Problems –
#1 Condense the paragraph of the bracket-pool text that begins "Even more interesting is that" into a shorter version that keeps its main facts.
#2 In the bracket-pool text, on what date and at what time was the entry posted?
#3 Carry the bracket-pool text forward from its last sentence.
=== Page extract ===
If you guess near zero, then you are likely to be close to the target. But you are also likely to be crowded out by the multitudes of other guesses that are in the same vicinity. If you make a guess far out in the tail, like say 3.4, then there aren't many guesses near yours, but the target isn't likely to be near your guess either. If you picture a standard bell curve, you can picture the choice as being between a tall skinny piece of the distribution (a guess near zero) or a short fat piece (a guess far from zero). Which gives you the better chance of winning?
As it turns out, it doesn't matter. Either is as good as the other. And anywhere in between is also just as good.
Even more interesting is that it does not matter that the distribution is standard normal. No matter what the distribution is (well, there are a few technical caveats, but I don't feel like I'm betraying the spirit of the results to say that it doesn't matter), as long as the distribution of entries is the same as the distribution of possible outcomes, and as long as the pool has a lot of entries, it doesn't matter what you guess.
So, at least to the extent that you believe our abstract game models your pool reasonably well, any guess is as good as any other. Fill out your bracket based on geography, uniform color, fierceness of mascot, or whatever other criteria you want. Your chances are as good as anyone else's.
If you're a casual follower of college hoops, you might find this liberating. While I haven't given you any actual advice on how to fill out your brackets, at least I've absolved you of any guilt you may have had about entering a contest where you have no idea what you're doing.
This entry was posted on Monday, March 12th, 2007 at 4:02 am and is filed under Non-football, Statgeekery. You can follow any responses to this entry through the RSS 2.0 feed. Both comments and pings are currently closed.

Darn it, I was hoping you had some real ideas. I don't follow college basketball (I barely know what is going on with Wisconsin and Marquette, the state teams), but people are asking me to fill out office pools.
Doug, you may enjoy King Yao's comments on this topic: March Madness Office Pools.
The problem, of course, is that while we can determine the percentage of entries that guess a certain way, we can't ever really know the true chances that a team will perform the way we want it to.
To use your simple algorithm, if 25% of the people pick Ohio State and they really do have a 25% chance of winning, you have that 1% chance of winning if you pick OSU. On the other hand, if OSU has a 30% chance of winning, then your odds are increased (to 1.2%). OTOH, if they only have a 15% chance of winning, your odds are 0.6%.
And that's the beauty of it. Nobody can ever nail down an exact percentage that a certain team can win a game, a tournament, whatever. We all have our "secrets" that we think positively or negatively impacts a team's chances to win -- "If the other team shuts down Player X, then we're screwed," "Our coach is far better than their coach," etc.
=== Information supplied ===
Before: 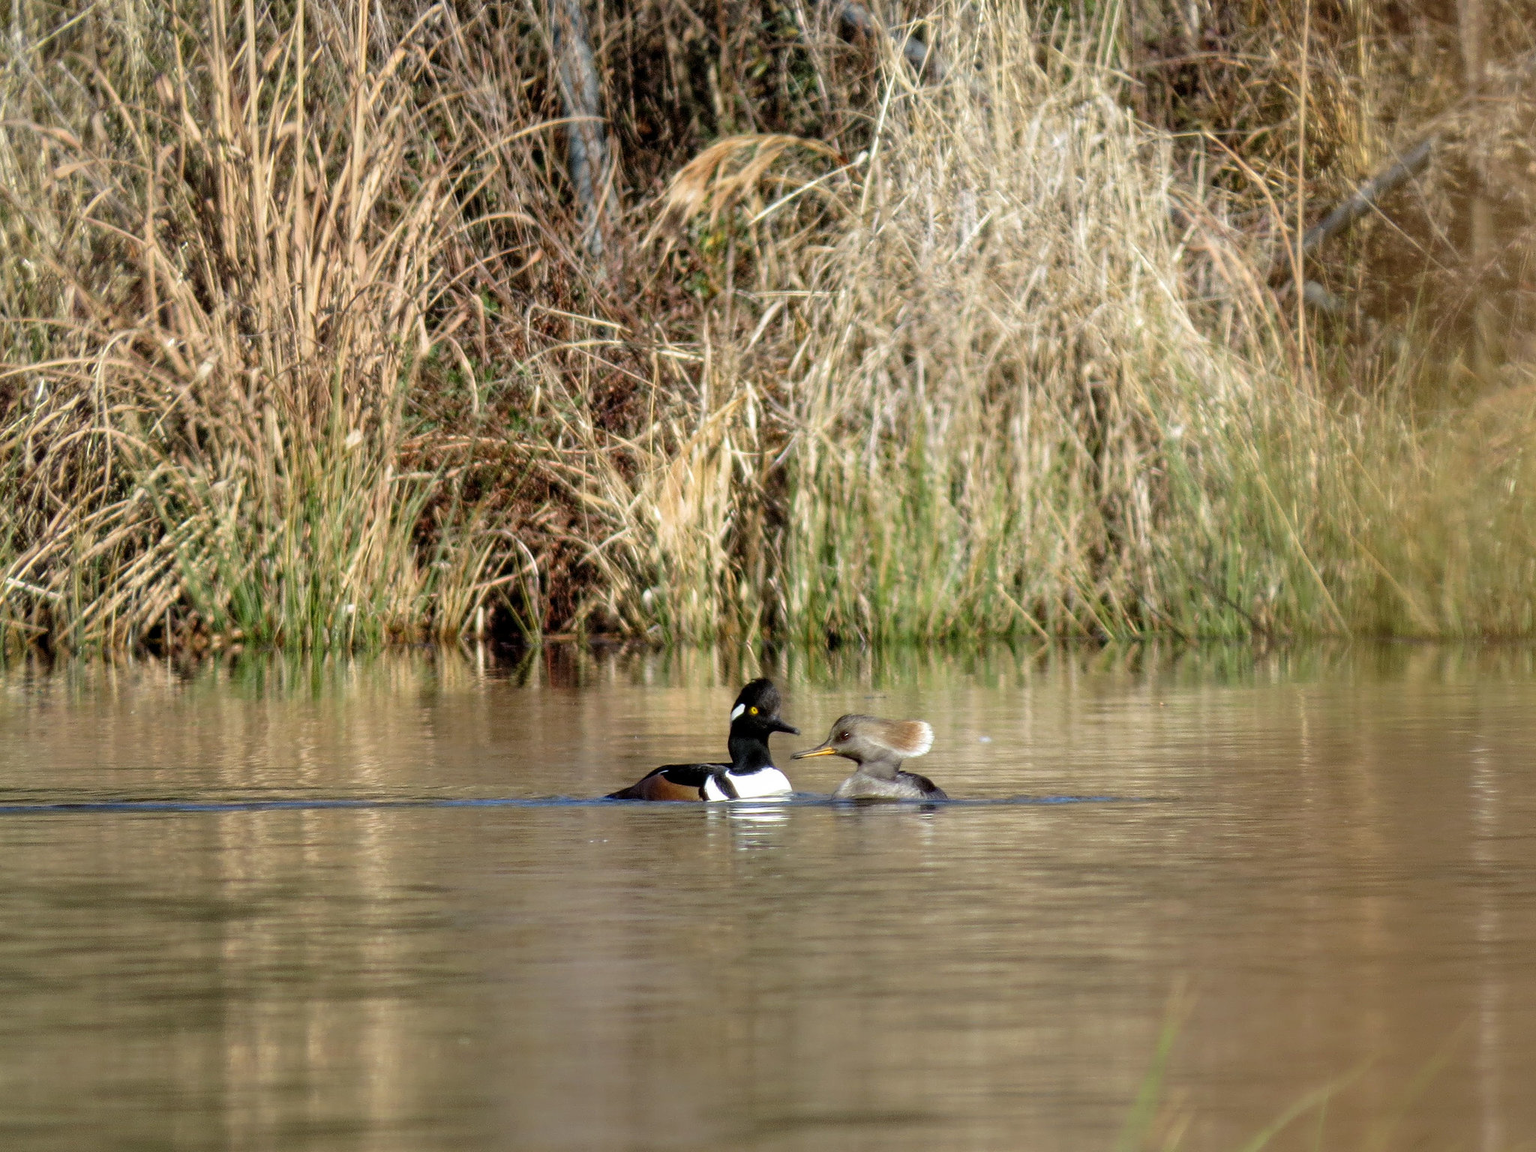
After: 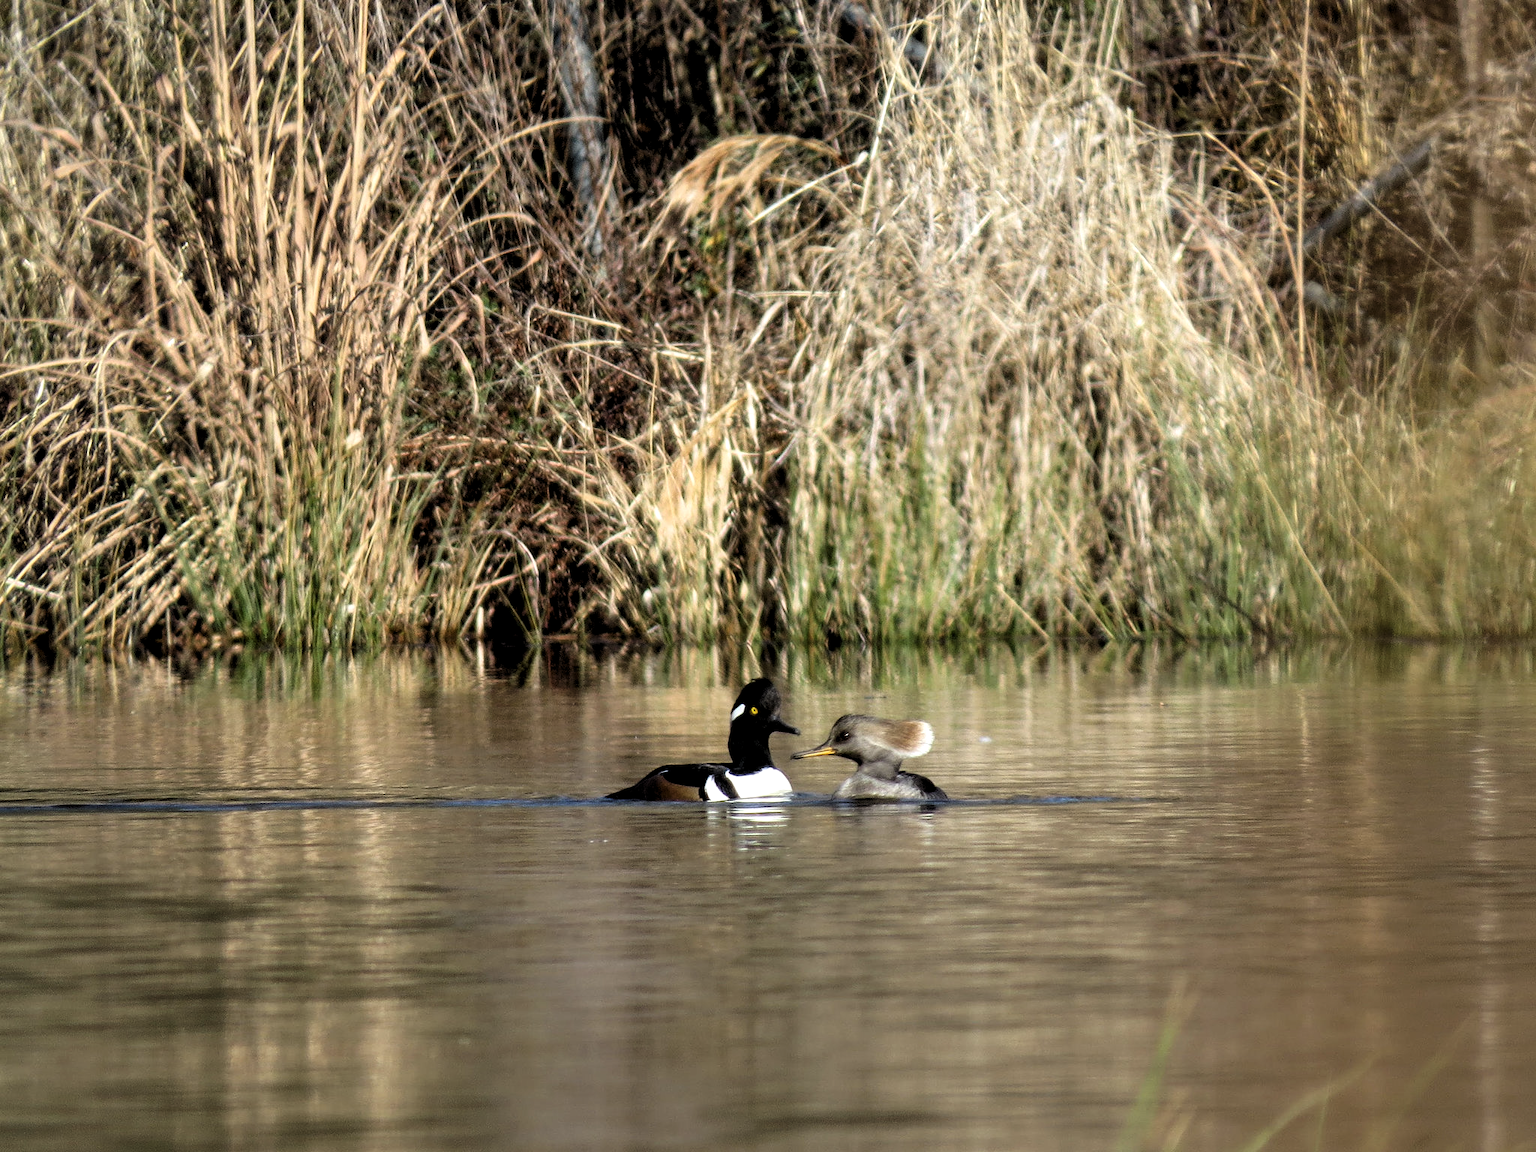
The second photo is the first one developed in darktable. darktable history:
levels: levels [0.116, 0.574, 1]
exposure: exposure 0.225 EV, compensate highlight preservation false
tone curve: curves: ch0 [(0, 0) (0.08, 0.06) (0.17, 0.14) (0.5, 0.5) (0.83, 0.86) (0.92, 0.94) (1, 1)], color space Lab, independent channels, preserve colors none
===
=== Information supplied ===
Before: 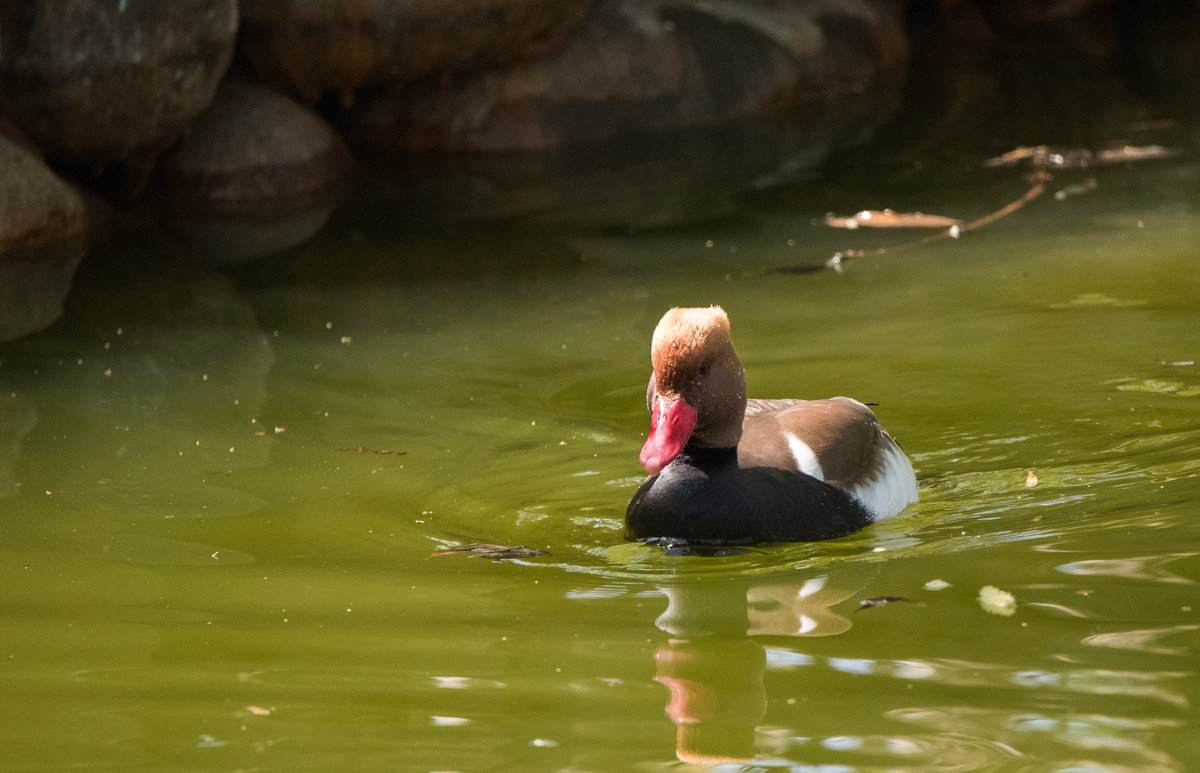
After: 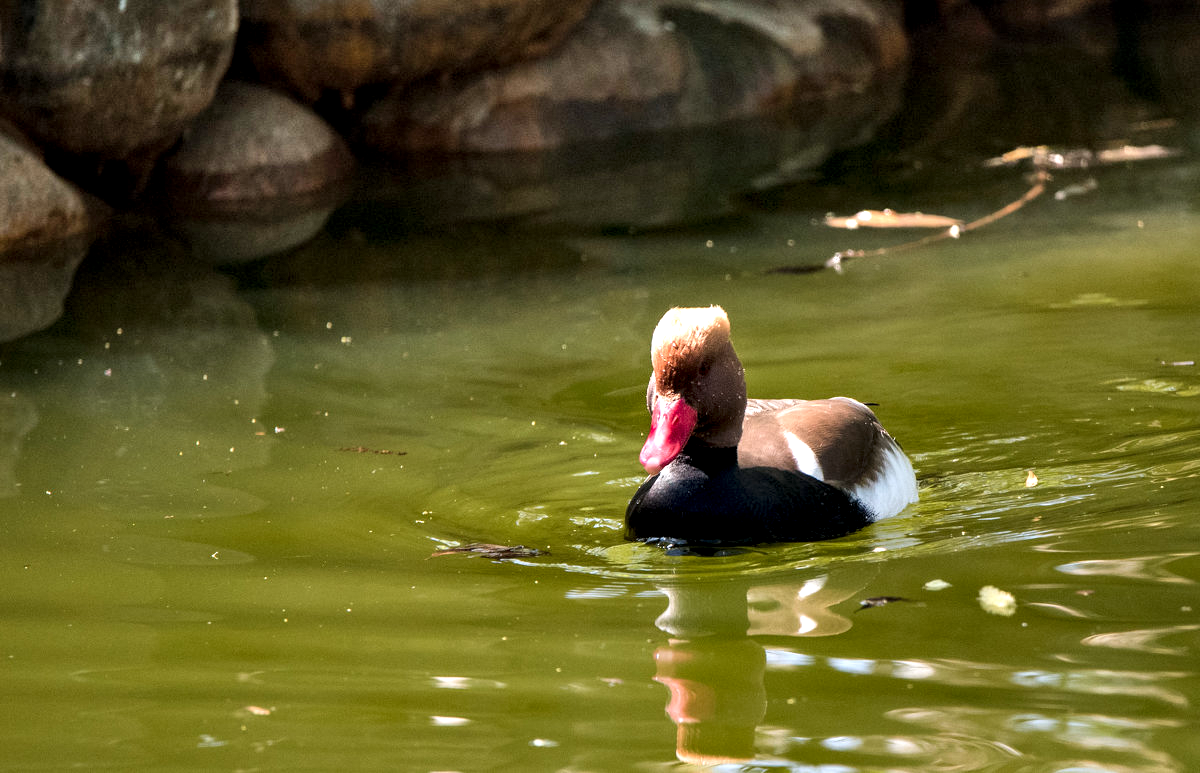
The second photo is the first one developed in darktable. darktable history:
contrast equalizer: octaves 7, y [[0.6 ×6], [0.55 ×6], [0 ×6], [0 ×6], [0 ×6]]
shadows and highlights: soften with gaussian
===
Answers –
#1 The result does not depend on the distribution being standard normal. Apart from a few technical caveats, any distribution works. As long as entries follow the same distribution as the possible outcomes and the pool has many entries, it doesn't matter what you guess.

#2 Monday, March 12th, 2007, at 4:02 am.

#3
Of course, this is usually subjective and there are so many variables to a team's performance, many of which nobody can ever tell, that actually predicting a team's chances is more art than science. But that's what you have to do to win. If you have information that you believe raises or lowers a team's chances beyond their generally accepted chances of winning, then you adjust your picks accordingly. In theory, at least.
http://www.60feet6.com/research/talks/NCAA2007/NCAA2007.html
This is the output from a million runs using sagarin's predictor ratings. As Doug indicated, this approach usually gets me into the top 90%, but I don't win my office pool very often. Sagarin LOVES NC, btw.
"Assume the entries in your pool are distributed the same as the distribution of actual outcomes of the tournament."
I thought the whole point of filling out a bracket was that you might be able to identify teams that are overrated/underrated by the masses, and use this to your advantage, right? If you make that assumption, you're basically assuming that this can't be done, because the market is perfectly efficient. I mean, I don't think anyone expects to be able to beat a perfectly efficient market. Everyone that enters those pools either just does it for fun, or they're betting that the market is failing in some way that they can predict. Still, cool post.
I dunno, I just pick the teams that win - seems to work pretty well for me, but maybe I'm missing something.
"I dunno, I just pick the teams that win - seems to work pretty well for me, but maybe I’m missing something."
Well, if you win your pool more than the average member of your pool, it must either be that you've been getting lucky, or you've been able to predict the actual outcomes of the tournament better than the rest of your pool did. The latter would be impossible if Doug's assumption of perfect market efficiency were true.
It's not that you consciously think to yourself, "there must be a market failure in this pool that I can recognize and take advantage of." But if you think you can do a better job of predicting winners than the rest of your pool, you must not think that your pool is perfectly efficient. Look, I'm not trying to discourage anyone from entering these pools, I'm sure they're fun. I just don't see why it's so surprising that you can't beat a perfectly efficient market.
That's not the impression I get. 95% of people are in them just for fun. The other 5%, I think, are in them because they think they can pick winners better than everyone else, not because they think they can read the market better than everyone else.
My impression is that, if some hardcore guy in your pool turns in a bracket with Wisconsin winning the title, then that's because he thinks Wisconsin is most likely to win the title. It's not because he thinks North Carolina or Kansas are more likely to win it but the Badgers will be underrepresented on the other brackets.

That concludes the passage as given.